BRADENTON -- The Manatee County Falls Prevention Coalition will host a health fair focused on fall prevention from 9 a.m. to 1 p.m. March 14 at Water's Edge Town Center, 3003 19th St. W., Bradenton.
Falls are the leading cause of injuries for people over age 65 and a third of older adults will experience a fall, according to the health statistics.
Fortunately, there are many ways to prevent falls, including exercise that results in better balance and simple home modifications like installing grab bars and removing throw rugs and other hazards.
The health fair will feature speakers, vendors, a tai chi demonstration and giveaways. Free health screenings will include tests of balance and hearing.
"You have to educate people that there are things to do instead of waiting for the next fall," said Jeanie Brantley, director of community relations at Water's Edge.
The health fair is free. For more information, call 941-748-7797.
Herbal supplements Q&A at library
HOLMES BEACH -- Pharmacy students from Lake Erie College of Osteopathic Medicine will talk about herbal supplements and answer questions at 2 p.m. March 13 at the Holmes Beach Library, 5701 Marina Drive, Holmes Beach.
Herbal supplements are sold over-the-counter but can interact with certain medications or have side effects. If you're taking one, it's a good idea to let your doctor or pharmacist know, but many people don't, said Chris Williams, pharmacy consultant for Manatee County.
"If people aren't telling their doctor or pharmacist about their herbal supplements, no one will know that the medication being prescribed could have interactions," said Williams.

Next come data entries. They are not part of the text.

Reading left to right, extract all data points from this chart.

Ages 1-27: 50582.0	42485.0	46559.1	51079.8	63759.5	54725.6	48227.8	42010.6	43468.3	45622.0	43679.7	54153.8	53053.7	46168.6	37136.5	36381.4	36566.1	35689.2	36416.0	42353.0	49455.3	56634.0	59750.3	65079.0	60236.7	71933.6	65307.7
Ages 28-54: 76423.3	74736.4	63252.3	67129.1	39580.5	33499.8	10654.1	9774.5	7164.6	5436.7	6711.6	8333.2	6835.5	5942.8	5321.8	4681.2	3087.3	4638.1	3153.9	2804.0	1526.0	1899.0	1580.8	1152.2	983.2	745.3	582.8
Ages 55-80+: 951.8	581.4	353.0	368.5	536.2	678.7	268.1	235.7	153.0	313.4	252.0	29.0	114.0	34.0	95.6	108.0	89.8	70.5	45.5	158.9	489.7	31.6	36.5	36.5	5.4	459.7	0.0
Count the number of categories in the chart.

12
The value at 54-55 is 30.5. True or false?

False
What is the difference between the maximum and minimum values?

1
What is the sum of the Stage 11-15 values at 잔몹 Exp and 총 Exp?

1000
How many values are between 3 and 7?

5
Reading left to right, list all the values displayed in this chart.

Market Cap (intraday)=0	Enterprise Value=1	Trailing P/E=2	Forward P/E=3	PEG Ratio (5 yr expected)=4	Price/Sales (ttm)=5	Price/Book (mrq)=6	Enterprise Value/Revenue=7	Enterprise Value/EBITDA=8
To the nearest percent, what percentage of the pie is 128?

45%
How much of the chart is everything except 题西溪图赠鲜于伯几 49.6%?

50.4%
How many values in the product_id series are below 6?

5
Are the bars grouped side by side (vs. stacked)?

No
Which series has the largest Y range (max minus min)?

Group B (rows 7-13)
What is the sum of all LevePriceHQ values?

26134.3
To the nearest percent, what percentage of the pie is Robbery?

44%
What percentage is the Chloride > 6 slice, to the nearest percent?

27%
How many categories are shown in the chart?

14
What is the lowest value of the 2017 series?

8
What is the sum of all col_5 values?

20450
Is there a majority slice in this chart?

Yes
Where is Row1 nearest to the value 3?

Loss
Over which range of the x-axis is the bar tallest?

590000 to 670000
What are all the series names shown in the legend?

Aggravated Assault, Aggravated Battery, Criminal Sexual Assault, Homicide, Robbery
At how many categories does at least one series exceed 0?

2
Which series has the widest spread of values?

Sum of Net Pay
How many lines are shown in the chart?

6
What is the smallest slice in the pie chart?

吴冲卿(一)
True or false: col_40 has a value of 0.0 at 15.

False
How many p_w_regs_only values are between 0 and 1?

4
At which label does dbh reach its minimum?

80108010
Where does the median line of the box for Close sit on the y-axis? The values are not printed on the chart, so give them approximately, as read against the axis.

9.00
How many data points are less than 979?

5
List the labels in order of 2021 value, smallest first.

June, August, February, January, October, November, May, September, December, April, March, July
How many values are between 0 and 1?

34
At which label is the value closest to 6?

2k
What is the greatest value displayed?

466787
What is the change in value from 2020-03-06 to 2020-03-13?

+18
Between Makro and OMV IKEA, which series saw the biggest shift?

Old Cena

One way that herbal supplements can interfere with prescription drugs is when both have the same mechanism: Supplements that have the ability to act like blood thinners, for instance, shouldn't be taken with medication that prevents blood clots.
A popular herbal supplement that interacts with a variety of medications is St. John's Wort, said Williams. The supplement should be avoided when taking anti-depressants because of its effect on serotonin levels. Together, the anti-depressant and supplement could raise serotonin to potentially dangerous levels.
Herbal supplements also can increase how quickly certain medications are metabolized and make the drugs less effective, said Williams.
The talk is free; bring your herbal supplements and medications to ask about interactions.
Free end-of-life seminar held at USF
SARASOTA -- A free seminar, "Cost Considerations in Caring for Persons with Dementia throughout the End of Life -- What YOU Need to Know," will be presented from 8 a.m. to noon March 14 at the USF Sarasota-Manatee Selby Auditorium, 8350 N. Tamiami Trail, Sarasota.
The seminar will feature talks by elder care attorneys about preparing for the costs of care, vital documents that are necessary and other issues that can affect financial security. Other speakers are geriatric social worker and USF professor Kathy Black, and Ladislav Volicer, a professor and researcher who is an internationally known expert on advanced dementia care.
Changes in how people handle their finances can be a clue about dementia,
said Black. Examples are being late on bill payments and writing the wrong amount on checks.
People with dementia also are susceptible to scams and frauds like get-rich-quick schemes, she said. But they often can be sensitive about losing financial independence and resistant to giving a family member power of attorney to make their financial decisions, she said.
The event is free but reservations are required. Register at www.dementiacost.eventbrite.com or call JoAnn at 941-365-0250, Ext. 1114.
Victory Over Stroke symposium is March 20
BRADENTON -- The Stroke Association of Florida is holding its fifth annual Victory Over Stroke symposium from 9 a.m. to 1 p.m. March 20 at Blake Medical Center's H2U location, 6670 Cortez Road W., Bradenton.
The event will feature speakers, vendor displays and free health screenings for stroke risk factors.
The Stroke Association was co-founded five years ago by Holly Dykema after her husband suffered a massive stroke in 2009. Since then, Dykema and others from the association have given community awareness and education presentations throughout Bradenton and Sarasota. They emphasize the importance of immediate emergency care if a warning sign occurs.
In the five years of giving talks, Dykema said, the association has been waiting for the day that someone would write a letter to say how information from one of their presentations saved a life.
That first letter came in January when a man wrote to say that he had attended a Stroke Association talk at his community center and how he was saved from a devastating stroke because of what he learned.
"He said he went over to the magnet on the refrigerator and gave it to his wife who called 911," said Dykema. By having emergency treatment in the window of time when damaging effects of stroke can be prevented, he avoided devastating side effects.
Health screenings at the symposium include carotid artery ultrasounds and fasting blood tests for glucose and cholesterol levels. Advance appointments are needed for the carotid artery screenings and pre-registration for the event is required. Call 1-888-359-3552.